Foto veröffentlicht
Erstes Lebenszeichen von Gurlitt seit Kunstfund
Die Augsburger Staatsanwaltschaft ermittelt gegen Gurlitt wegen des Verdachts der Steuerhinterziehung und Unterschlagung. Im Februar 2012 hatte sie in seiner Wohnung in einem Haus in München-Schwabing (Bild) die Werke beschlagnahmt, was erst vergangene Woche bekannt wurde. Seitdem schien Gurlitt abgetaucht.
Nun meldete er sich jedoch beim "Spiegel", und auch die französische Illustrierte "Paris Match" will ihn in einem Einkaufszentrum in München-Schwabing aufgespürt haben. Allerdings habe der Mann nichts sagen wollen: Vertrauen von der falschen Seite sei das Schlimmste, was passieren könne, zitierte "Paris Match" in einem Online-Bericht den Mann. Der Artikel beinhaltet auch ein Foto von einem eleganten älteren Herrn im Mantel, bei dem es sich laut dem Magazin um Gurlitt handelt.
"Restitutionsansprüche wohl nicht durchsetzbar"
Indes zitierten das Nachrichtenmagazin "Focus" sowie "Bild am Sonntag" aus einem Bericht des Zollkriminalamts ans Bundesfinanzministerium. Demnach stammen die 315 als "entartet" beschlagnahmten Kunstwerke aus der Wohnung Gurlitts "ausschließlich aus staatlichen und städtischen Museen bzw. Landesmuseen". Gurlitts Vater, der Kunsthändler Hildebrand Gurlitt, habe 1940 dem Propagandaministerium gut 200 sogenannte entartete Kunstwerke für 4.000 Schweizer Franken abgekauft - darunter "Bauernfamilie" von Pablo Picasso, "Spaziergang" von Marc Chagall und "Hamburger Hafen" von Emil Nolde. 1941 habe er dem Staat dann weitere 115 Werke abgekauft. Deshalb dürften "Rückgabe- bzw.
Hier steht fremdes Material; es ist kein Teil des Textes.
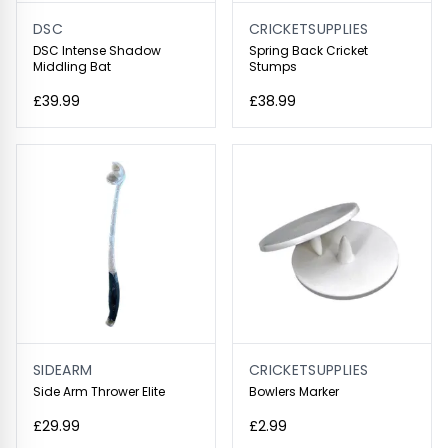
DSC
CRICKETSUPPLIES
DSC Intense Shadow
Spring Back Cricket
Middling Bat
Stumps
£39.99
£38.99
SIDEARM
CRICKETSUPPLIES
Side Arm Thrower Elite
Bowlers Marker
£29.99
£2.99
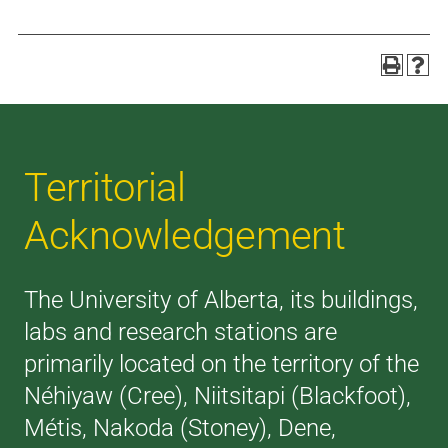
Territorial
Acknowledgement
The University of Alberta, its buildings,
labs and research stations are
primarily located on the territory of the
Néhiyaw (Cree), Niitsitapi (Blackfoot),
Métis, Nakoda (Stoney), Dene,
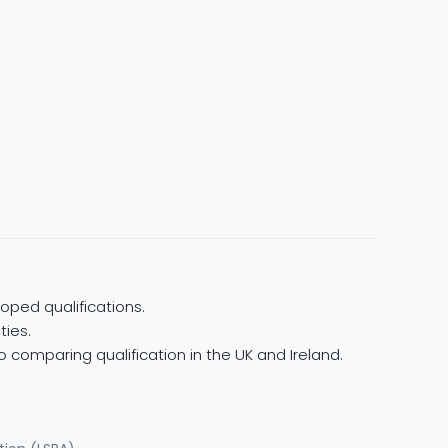
oped qualifications.
ties.
 comparing qualification in the UK and Ireland.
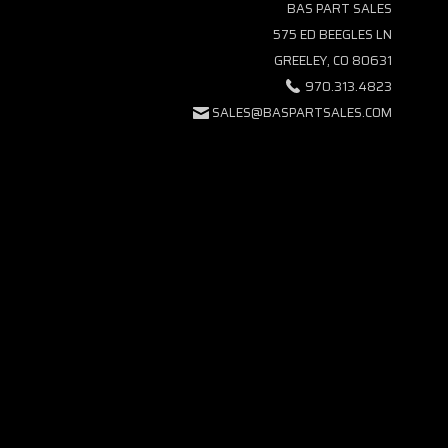
BAS PART SALES
575 ED BEEGLES LN
GREELEY, CO 80631
970.313.4823
SALES@BASPARTSALES.COM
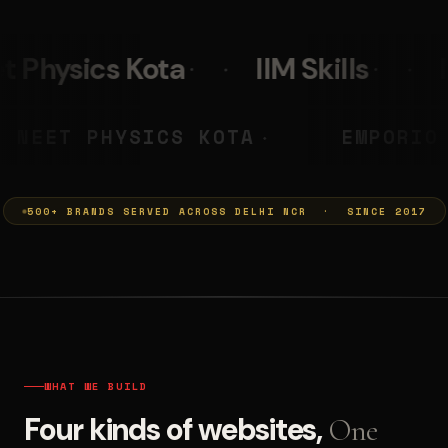
IIM Skills
Mumkins
Le
A PRASHANT
NEET PHYSICS KOT
◆
500+ BRANDS SERVED ACROSS DELHI NCR · SINCE 2017
WHAT WE BUILD
Four kinds of websites,
One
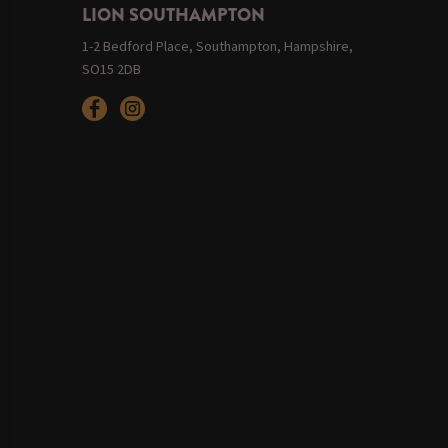
LION SOUTHAMPTON
1-2 Bedford Place, Southampton, Hampshire,
SO15 2DB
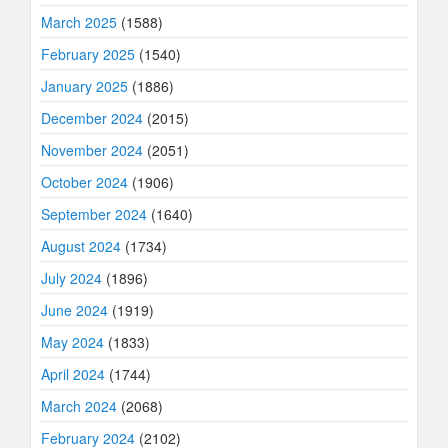
March 2025
(1588)
February 2025
(1540)
January 2025
(1886)
December 2024
(2015)
November 2024
(2051)
October 2024
(1906)
September 2024
(1640)
August 2024
(1734)
July 2024
(1896)
June 2024
(1919)
May 2024
(1833)
April 2024
(1744)
March 2024
(2068)
February 2024
(2102)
Restitutionsansprüche der ehemaligen Eigentümer nicht durchsetzbar sein". Es sei auch zweifelhaft, dass Gurlitt wegen hinterzogener Einfuhrumsatzsteuer angeklagt werde.
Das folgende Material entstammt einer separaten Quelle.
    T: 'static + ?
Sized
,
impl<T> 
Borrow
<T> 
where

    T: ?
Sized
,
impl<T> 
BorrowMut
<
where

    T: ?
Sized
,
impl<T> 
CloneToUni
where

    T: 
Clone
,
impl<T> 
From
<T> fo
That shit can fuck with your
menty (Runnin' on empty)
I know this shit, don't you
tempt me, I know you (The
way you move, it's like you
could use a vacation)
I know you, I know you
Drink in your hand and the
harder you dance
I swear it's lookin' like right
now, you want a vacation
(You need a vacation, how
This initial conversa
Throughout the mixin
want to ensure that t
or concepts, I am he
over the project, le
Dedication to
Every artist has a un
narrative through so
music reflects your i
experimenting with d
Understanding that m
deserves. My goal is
Bei der Razzia hatten die Ermittler laut "Focus" auch Hildebrand Gurlitts Geschäftsbücher beschlagnahmt. Darin seien die Namen jüdischer Sammler vermerkt, denen er Bilder abgekauft habe, meist für Spottpreise. In der Wohnung seien auch 181 Bilder beschlagnahmt worden, die mit "großer Wahrscheinlichkeit" einem jüdischen Sammler in Dresden gehört hatten, der sie vor seiner Flucht unter dem Druck des Nazi-Terrors verkauft habe. Die Erben des Sammlers hätten nach Einschätzung des Zolls Anspruch auf Rückgabe der Werke. Das gelte auch für mindestens 13 Bilder aus Cornelius Gurlitts Wohnung, die den einstigen Eigentümern von NS-Organisationen abgepresst oder unter Druck verkauft worden seien.
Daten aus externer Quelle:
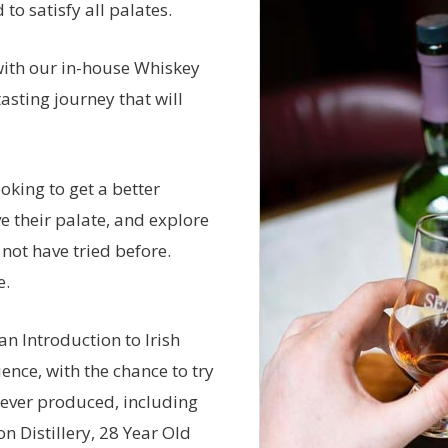
to satisfy all palates.
with our in-house Whiskey
tasting journey that will
oking to get a better
e their palate, and explore
 not have tried before.
e.
an Introduction to Irish
nce, with the chance to try
 ever produced, including
n Distillery, 28 Year Old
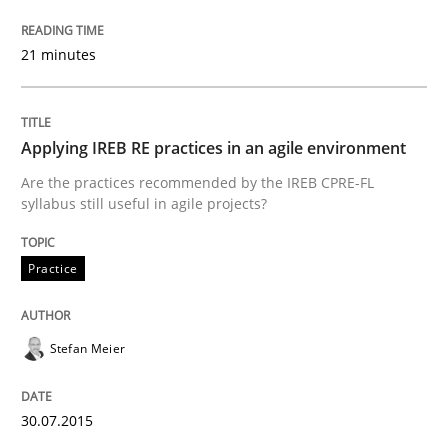
READ ARTICLE
21 minutes
Practice
Methods
Applying IREB RE practices in an agile environment
Integrating User-Centric Design in Busi
Are the practices recommended by the IREB CPRE-FL
syllabus still useful in agile projects?
Strategies for Enhanced Digital User Experience
Practice
Stefan Meier
Written by
Nastassia Shahun
18. March 2025 · 17 minutes read
30.07.2015
READ ARTICLE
Eine Delegation des deutschen Kanzleramts besprach "Focus" zufolge am Freitag im bayrischen Justizministerium Möglichkeiten, die Liste von Gurlitts Bildern rasch zu veröffentlichen. Am Sonntag sagte der Sprecher von Kulturstaatsminister Bernd Neumann: "Die Bundesregierung wird zusammen mit den bayrischen Behörden die Herkunftsrecherche zu Kunstwerken aus der Sammlung Gurlitt zügig voranbringen." Werke mit unklarer Erwerbsgeschichte würden dann unter Berücksichtigung des laufenden Ermittlungsverfahrens "umgehend veröffentlicht", auch im Internet.
Gurlitt-Schwager übergab der Polizei 22 weitere Werke
Nach der "immensen Medienberichterstattung" über den Kunstschatz von München bat ein Kunstsammler aus Kornwestheim bei Stuttgart um Hilfe. Er bewahre 22 wertvolle Kunstobjekte in seiner Wohnung auf, die er in sichere Verwahrung geben wolle. Einige davon stünden im Zusammenhang mit dem Münchner Kunstfund. Das teilten Polizei und Landeskriminalamt Baden-Württemberg mit. Der Mann sei der Schwager von Cornelius Gurlitt. Den Ermittlern liegen keine Anhaltspunkte für strafbares Verhalten vor. Die Kunstwerke würden demnach nun geprüft, auch mithilfe von Kunsthistorikern.